Exercise brief :: Copy out exactly the lines spanning the line with "FIGURE 1 | PL" to the line with "FIGURE 1 | (A–D)", inclusive, from the data underneath, with no pictures.

Provided entries ::
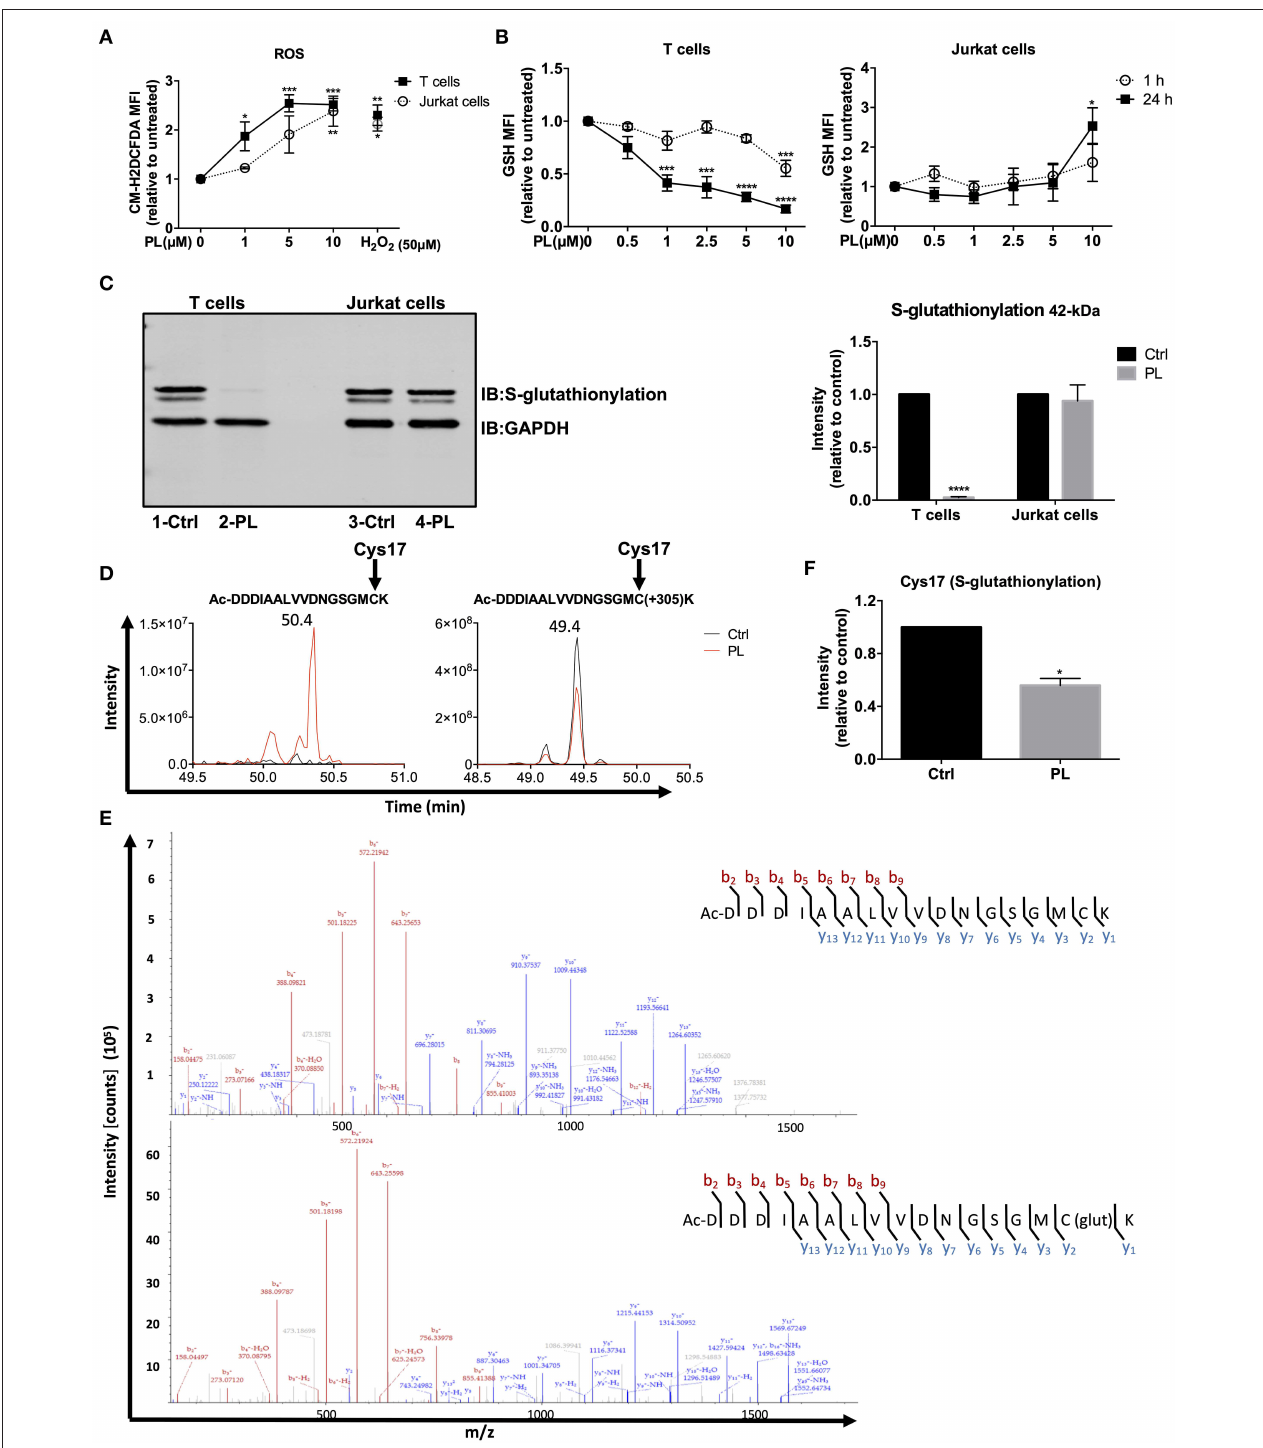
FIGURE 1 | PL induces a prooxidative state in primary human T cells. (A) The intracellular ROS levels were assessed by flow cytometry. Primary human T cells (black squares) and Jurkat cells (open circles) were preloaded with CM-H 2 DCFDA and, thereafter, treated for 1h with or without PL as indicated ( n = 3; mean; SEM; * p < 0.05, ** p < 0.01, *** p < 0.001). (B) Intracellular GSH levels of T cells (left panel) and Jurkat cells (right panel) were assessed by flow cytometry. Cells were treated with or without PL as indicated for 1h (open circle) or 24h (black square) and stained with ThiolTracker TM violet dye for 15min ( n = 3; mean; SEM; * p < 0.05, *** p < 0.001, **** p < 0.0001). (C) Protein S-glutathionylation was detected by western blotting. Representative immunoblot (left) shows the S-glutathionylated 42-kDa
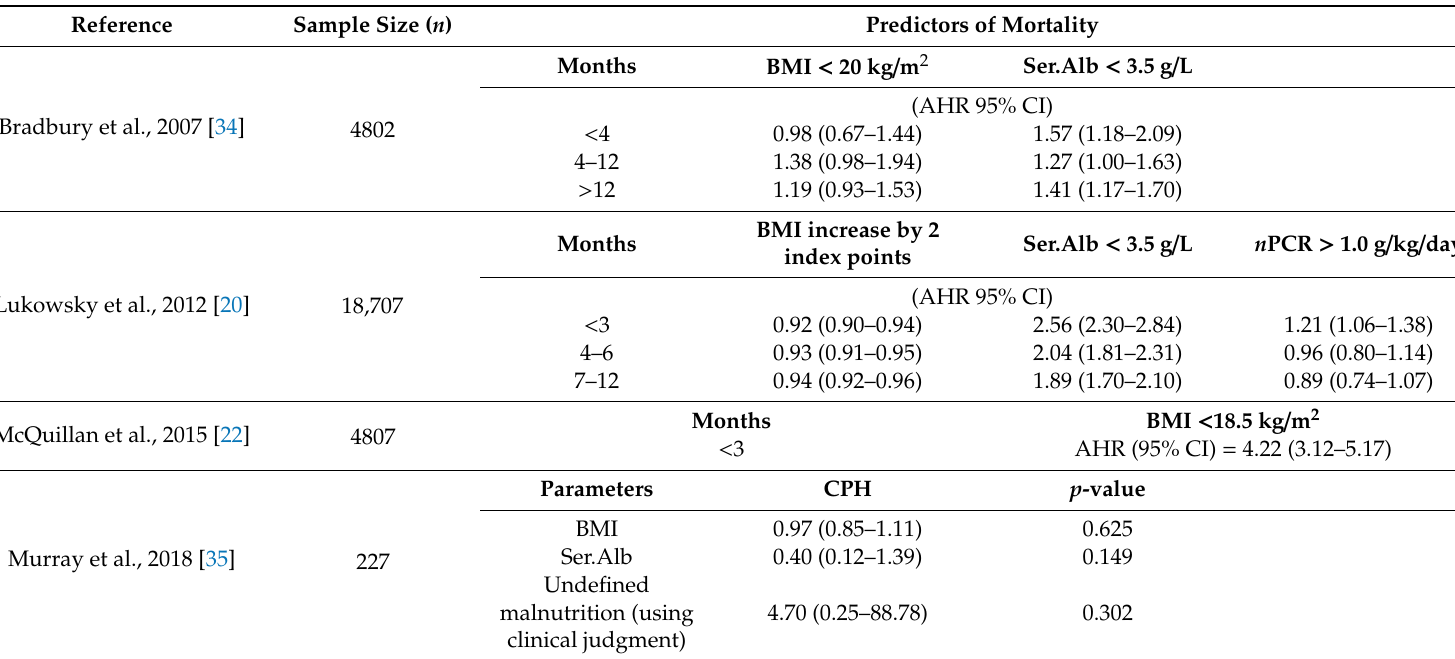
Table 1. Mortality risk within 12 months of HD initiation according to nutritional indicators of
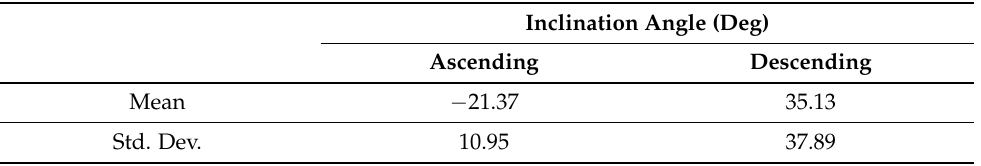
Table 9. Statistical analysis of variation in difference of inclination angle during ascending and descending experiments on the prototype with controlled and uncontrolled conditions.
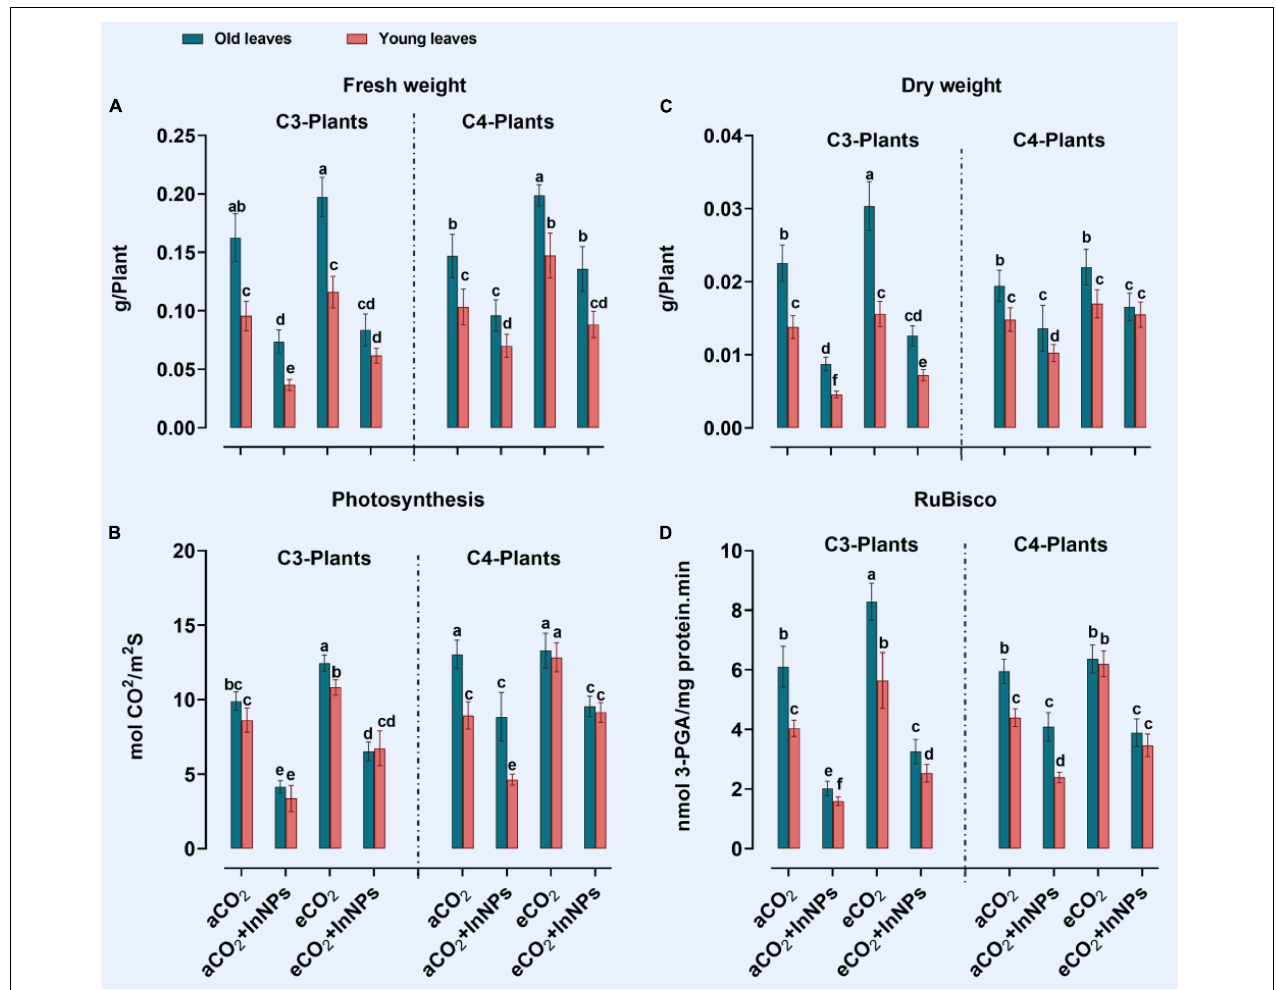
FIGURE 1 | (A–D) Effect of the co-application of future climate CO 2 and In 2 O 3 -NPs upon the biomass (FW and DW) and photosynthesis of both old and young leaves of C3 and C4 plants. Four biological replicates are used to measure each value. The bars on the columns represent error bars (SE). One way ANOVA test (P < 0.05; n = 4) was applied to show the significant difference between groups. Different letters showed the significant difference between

---

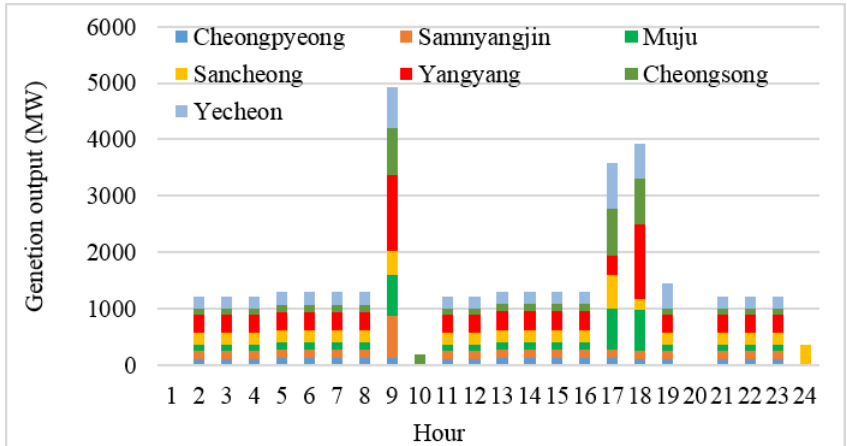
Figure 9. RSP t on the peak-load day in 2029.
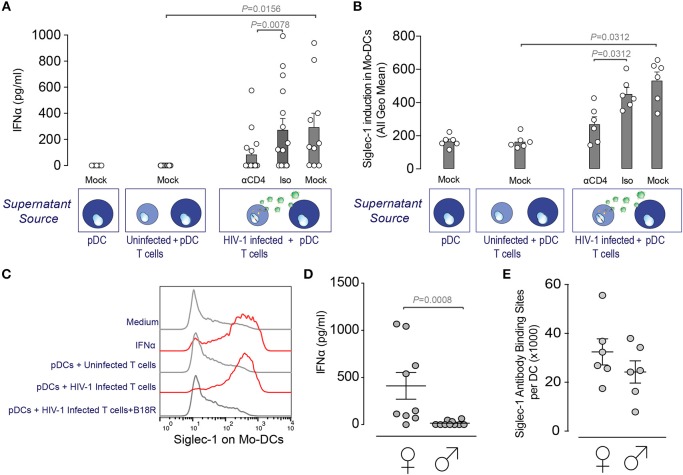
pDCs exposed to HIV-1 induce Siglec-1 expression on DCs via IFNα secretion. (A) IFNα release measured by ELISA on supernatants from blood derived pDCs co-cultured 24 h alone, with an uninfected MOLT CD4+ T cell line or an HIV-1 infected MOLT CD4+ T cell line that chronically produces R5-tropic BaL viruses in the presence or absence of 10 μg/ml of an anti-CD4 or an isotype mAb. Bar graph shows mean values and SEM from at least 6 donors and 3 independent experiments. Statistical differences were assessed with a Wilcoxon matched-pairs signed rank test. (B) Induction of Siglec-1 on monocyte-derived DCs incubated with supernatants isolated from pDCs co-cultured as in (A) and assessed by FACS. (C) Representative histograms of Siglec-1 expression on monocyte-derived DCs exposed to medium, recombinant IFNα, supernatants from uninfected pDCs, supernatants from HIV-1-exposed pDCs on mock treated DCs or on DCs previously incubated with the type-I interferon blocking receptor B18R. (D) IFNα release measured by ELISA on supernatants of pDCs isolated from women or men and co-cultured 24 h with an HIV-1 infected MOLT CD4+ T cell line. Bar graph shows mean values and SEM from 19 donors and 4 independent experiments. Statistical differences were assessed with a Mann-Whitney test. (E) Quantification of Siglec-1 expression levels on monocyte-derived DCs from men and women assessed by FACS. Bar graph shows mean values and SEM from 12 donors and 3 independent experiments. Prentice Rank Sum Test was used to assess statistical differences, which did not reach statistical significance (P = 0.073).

Your solution ::
FIGURE 1 | PL induces a prooxidative state in primary human T cells. (A) The intracellular ROS levels were assessed by flow cytometry. Primary human T cells (black squares) and Jurkat cells (open circles) were preloaded with CM-H 2 DCFDA and, thereafter, treated for 1h with or without PL as indicated ( n = 3; mean; SEM; * p < 0.05, ** p < 0.01, *** p < 0.001). (B) Intracellular GSH levels of T cells (left panel) and Jurkat cells (right panel) were assessed by flow cytometry. Cells were treated with or without PL as indicated for 1h (open circle) or 24h (black square) and stained with ThiolTracker TM violet dye for 15min ( n = 3; mean; SEM; * p < 0.05, *** p < 0.001, **** p < 0.0001). (C) Protein S-glutathionylation was detected by western blotting. Representative immunoblot (left) shows the S-glutathionylated 42-kDa
Table 1. Mortality risk within 12 months of HD initiation according to nutritional indicators of
Table 9. Statistical analysis of variation in difference of inclination angle during ascending and descending experiments on the prototype with controlled and uncontrolled conditions.
FIGURE 1 | (A–D) Effect of the co-application of future climate CO 2 and In 2 O 3 -NPs upon the biomass (FW and DW) and photosynthesis of both old and young leaves of C3 and C4 plants. Four biological replicates are used to measure each value. The bars on the columns represent error bars (SE). One way ANOVA test (P < 0.05; n = 4) was applied to show the significant difference between groups. Different letters showed the significant difference between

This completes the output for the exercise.